Bila ingin mengolah produk dalam kaleng lebih lanjut, produk berlarutan garam atau minyak nabati dapat dipilih. Daya tahan simpan atau umur simpan makanan dalam kaleng sangat bervariasi tergantung pada jenis bahan pangan, wadah, proses pengalengan yang dilakukan, dan kondisi tempat penyimpanan. Jika proses pengolahan dan penyimpanan dilakukan dengan baik, makanan dalam kaleng umumnya awet sampai jangka waktu dua tahun. Beberapa hal yang menyebabkan awetnya ikan dalam kaleng adalah:

  • Ikan yang digunakan telah melewati tahap seleksi, sehingga mutu dan kesegarannya dijamin masih baik.
  • Ikan tersebut telah melalui proses penyaringan, sehingga terhindar dari sumber mikroba kontaminan, yaitu yang terdapat pada isi perut dan insang.
  • Pemanasan telah cukup membunuh mikroba pembusuk dan penyebab penyakit.
  • Ikan termasuk ke dalam makanan golongan berasam rendah, yaitu mempunyai kisaran pH 5,6 – 6,5. Adanya medium dalam kaleng menjadi awet. Pada tingkat keasaman yang tinggi (di bawab pH 4,6), Clostridium botulinum tidak dapat tumbuh
  • Penutupan kaleng dilakukan secara rapat, yaitu rapat sempurna sehingga tidak dapat dilalui oleh gas, mikroba, udara, uap air, dan kontaminan lainnya. Dengan demikian, produk dalam kaleng menjadi lebih awet.

Satu hal yang harus diingat adalah bahwa pemanasan tidak dapat membunuh semua mikroba, khususnya thermofilik (tahan terhadap panas). Mikroba tahan panas tersebut tidak akan tumbuh pada kondisi penyimpanan yang normal. Apabila penyimpanan dilakukan pada ruang yang bersuhu cukup tinggi atau terkena cahaya matahari langsung, mikroba tahan panas tersebut akan aktif kembali dan merusak produk.

Penyimpanan produk harus dilakukan pada suhu yang cukup rendah, seperti pada suhu kamar normal dengan kelembaban rendah. Akan menjadi lebih baik lagi bila disimpan pada lemari pendingin. Kondisi penyimpanan sangat berpengaruh terhadap mutu ikan dalam kaleng. Suhu yang terlalu tinggi dapat meningkatkan kerusakan cita rasa, warna, tekstur, dan vitamin yang dikandung oleh bahan akibat terjadinya reaksi-reaksi kimia.

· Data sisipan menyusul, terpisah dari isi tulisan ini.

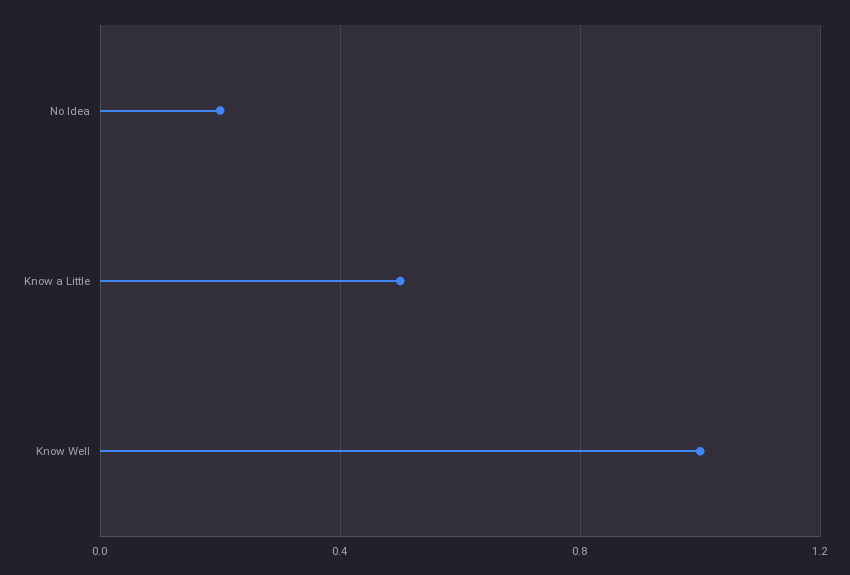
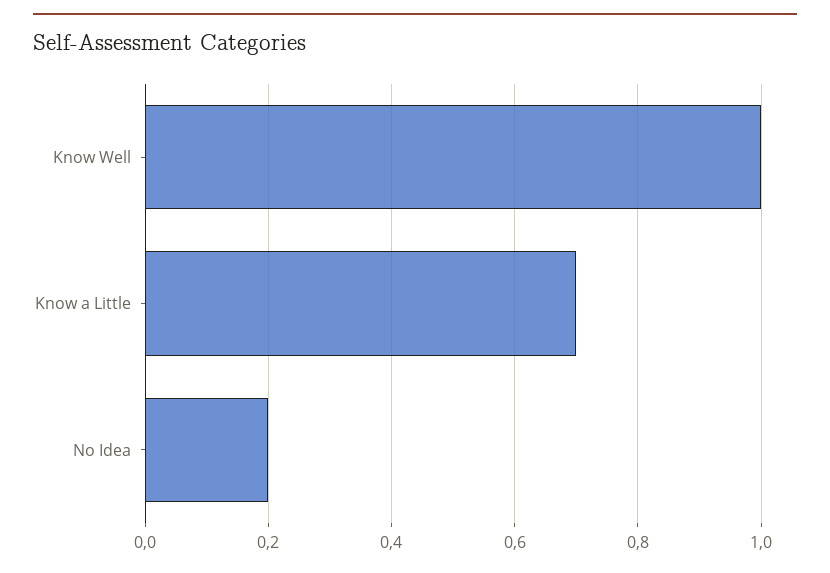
Know a Little: 0.5 -> 0.7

Kaleng adalah lembaran baja yang disalut timah. Bagi orang awam, kaleng sering diartikan sebagai tempat penyimpanan atau wadah yang terbuat dari logam dan digunakan untuk mengemas makanan, minuman, atau produk lain. Dalam pengertian ini, kaleng juga termasuk wadah yang terbuat dari aluminium. Bentuk kaleng yang bermacam-macam bertujuan untuk keindahan kaleng yang membuat daya tarik konsumen untuk membeli produk ikan kaleng selain itu juga disesuaikan dengan bahan baku ikan. Bila bahan baku yang digunakan ukurannya besar-besar maka juga memerlukan kaleng yang besar yang disesuaikan dengan mediumnya.